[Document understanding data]
======

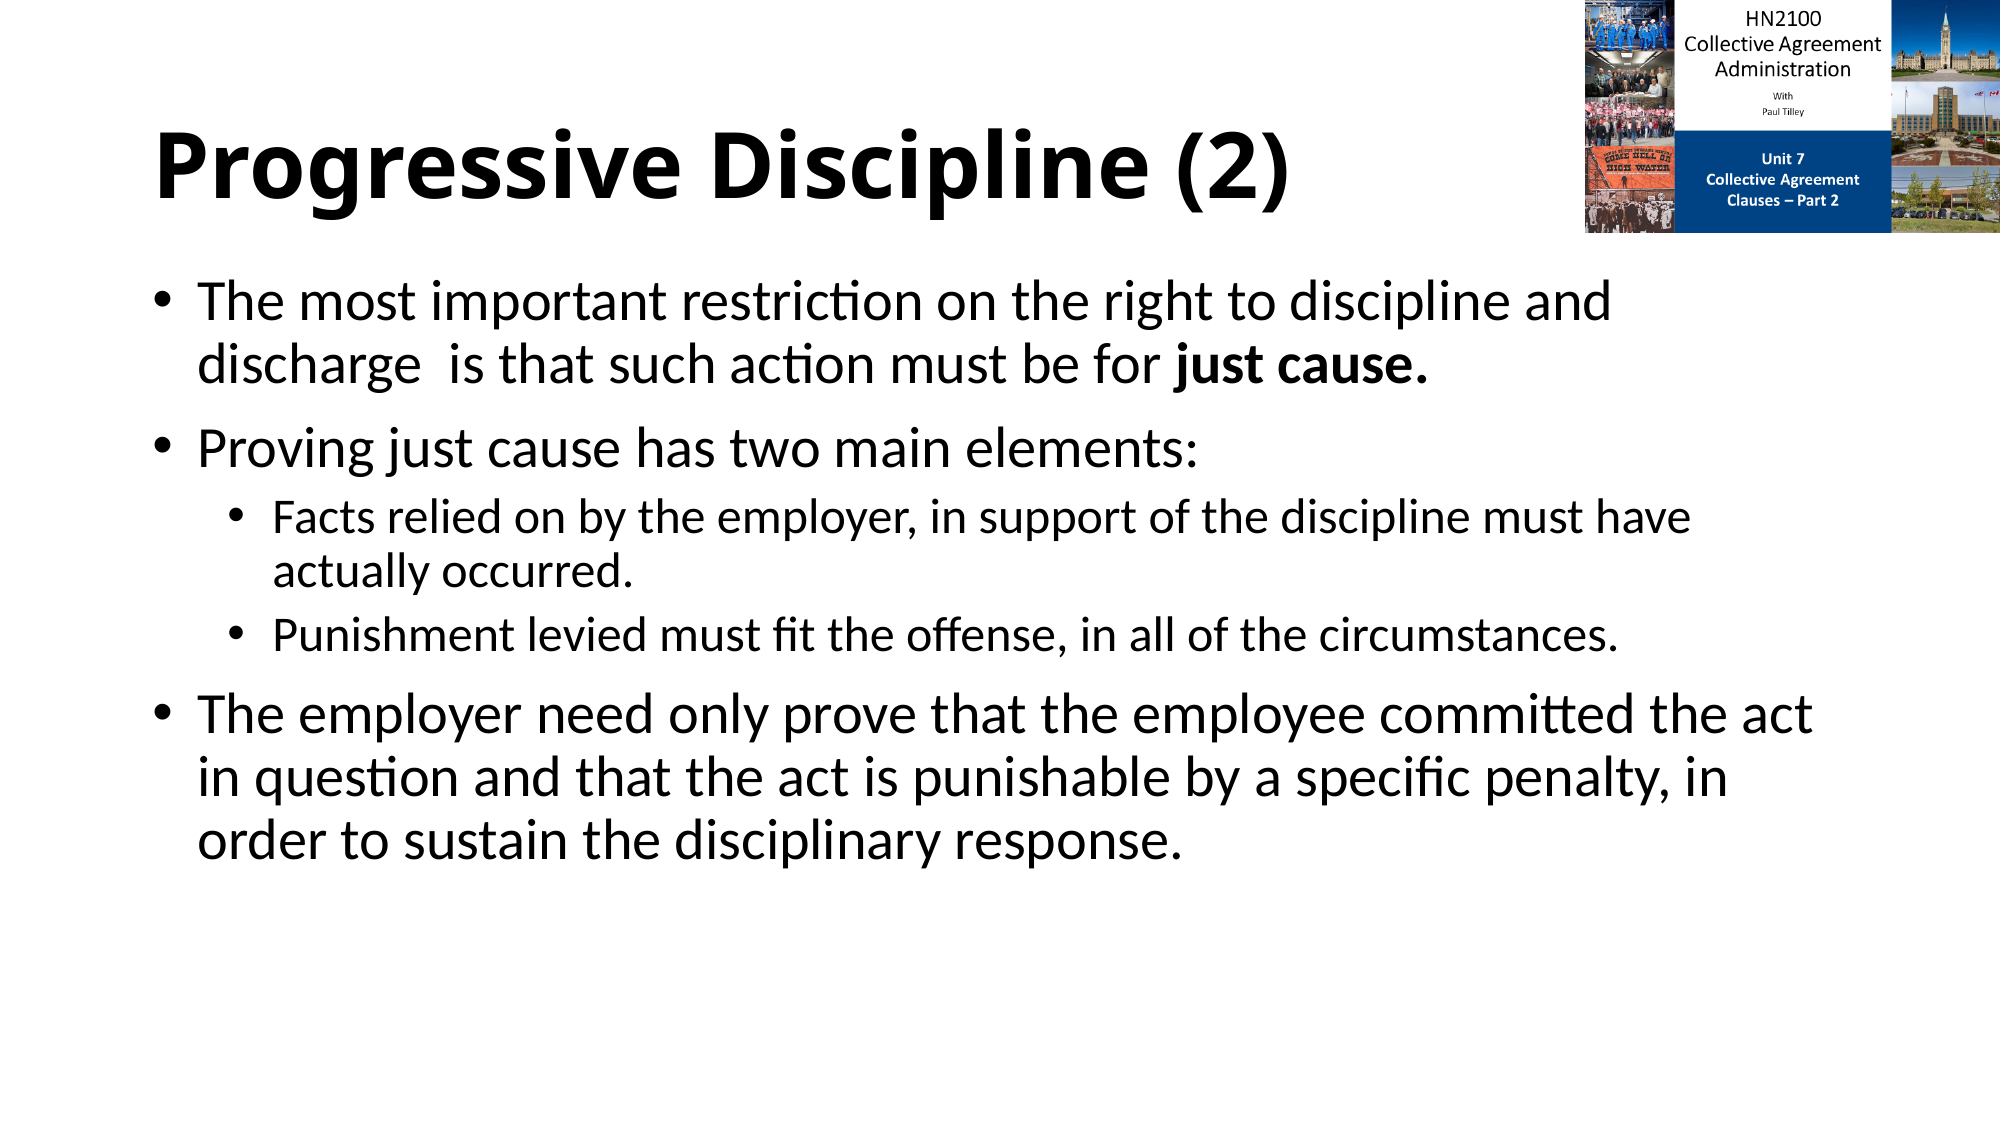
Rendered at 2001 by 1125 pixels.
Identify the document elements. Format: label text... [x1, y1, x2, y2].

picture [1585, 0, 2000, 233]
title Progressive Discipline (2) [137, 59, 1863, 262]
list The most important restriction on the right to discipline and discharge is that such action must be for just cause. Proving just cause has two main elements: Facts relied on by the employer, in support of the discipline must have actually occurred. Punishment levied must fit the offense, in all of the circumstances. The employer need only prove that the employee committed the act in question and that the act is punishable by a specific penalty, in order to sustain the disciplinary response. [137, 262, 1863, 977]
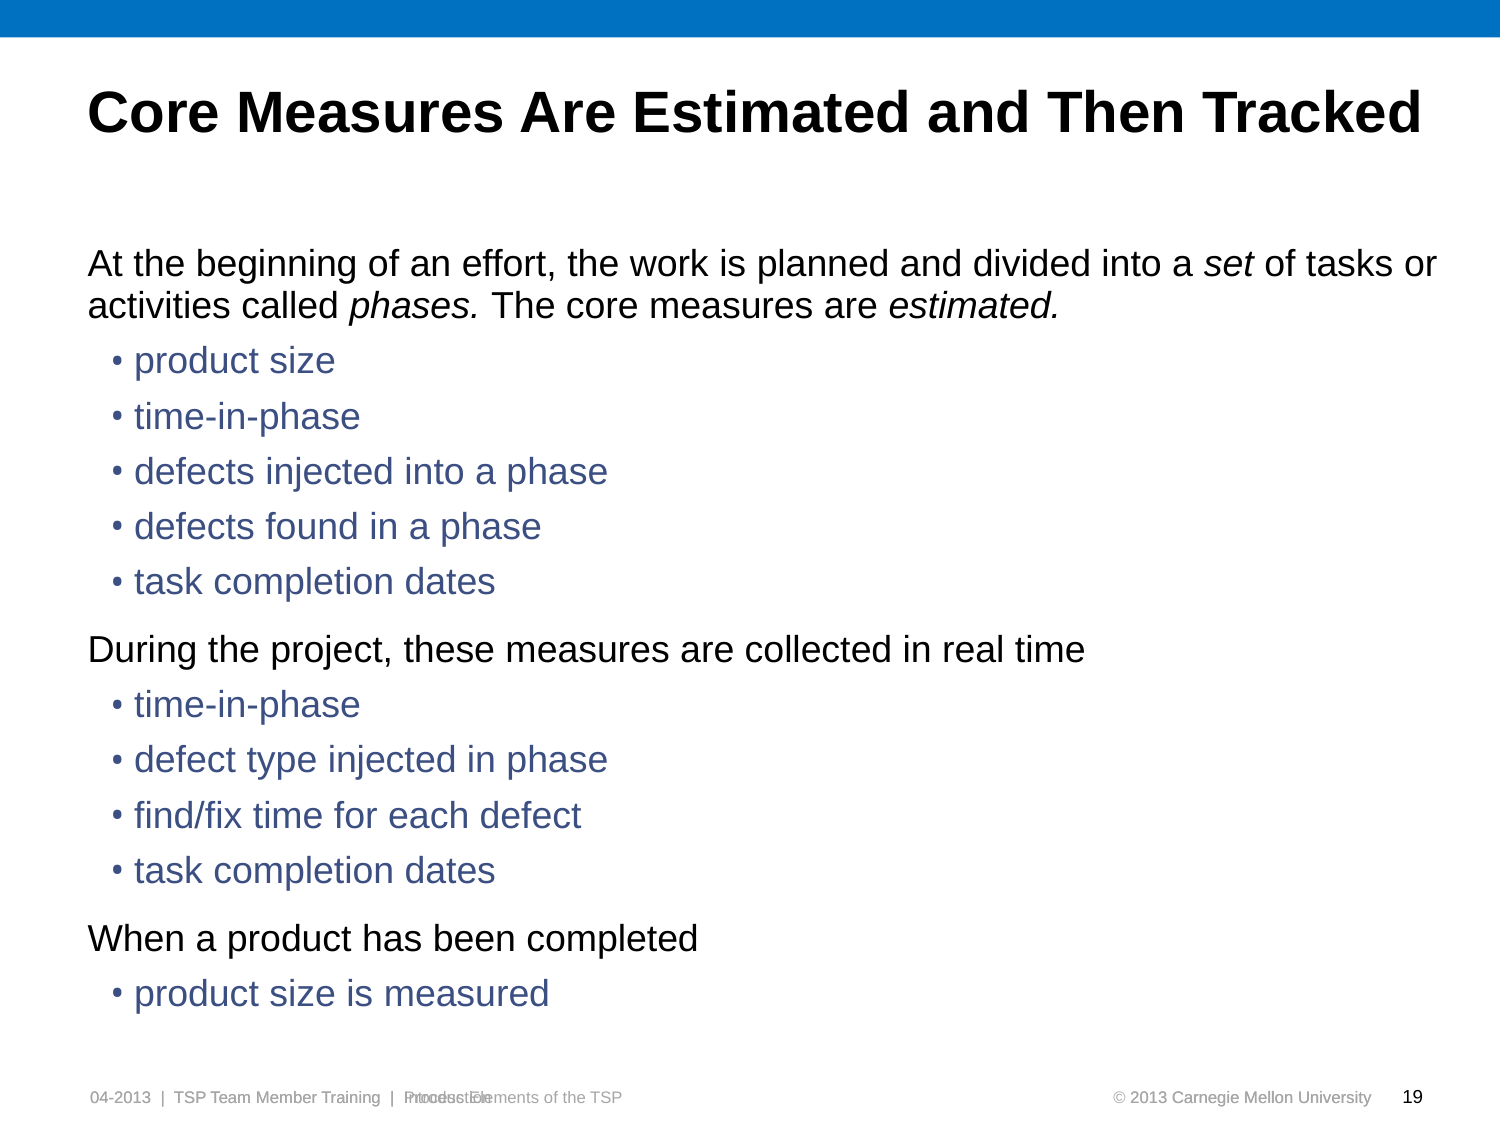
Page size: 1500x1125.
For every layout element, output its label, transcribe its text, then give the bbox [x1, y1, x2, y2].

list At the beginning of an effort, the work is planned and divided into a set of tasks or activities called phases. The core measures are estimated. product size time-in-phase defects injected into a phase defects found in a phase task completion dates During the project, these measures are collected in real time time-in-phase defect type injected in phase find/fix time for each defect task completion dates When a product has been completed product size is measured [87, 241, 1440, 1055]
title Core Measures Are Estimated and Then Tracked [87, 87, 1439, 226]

======

| WRITTEN TASK |
Make an exact copy of each line, beginning at the one containing "Page size: 1500x1125." and ending with the last line of the data, and of no other line.

| COMPLETED EXERCISE |
Page size: 1500x1125.
For every layout element, output its label, transcribe its text, then give the bbox [x1, y1, x2, y2].

list At the beginning of an effort, the work is planned and divided into a set of tasks or activities called phases. The core measures are estimated. product size time-in-phase defects injected into a phase defects found in a phase task completion dates During the project, these measures are collected in real time time-in-phase defect type injected in phase find/fix time for each defect task completion dates When a product has been completed product size is measured [87, 241, 1440, 1055]
title Core Measures Are Estimated and Then Tracked [87, 87, 1439, 226]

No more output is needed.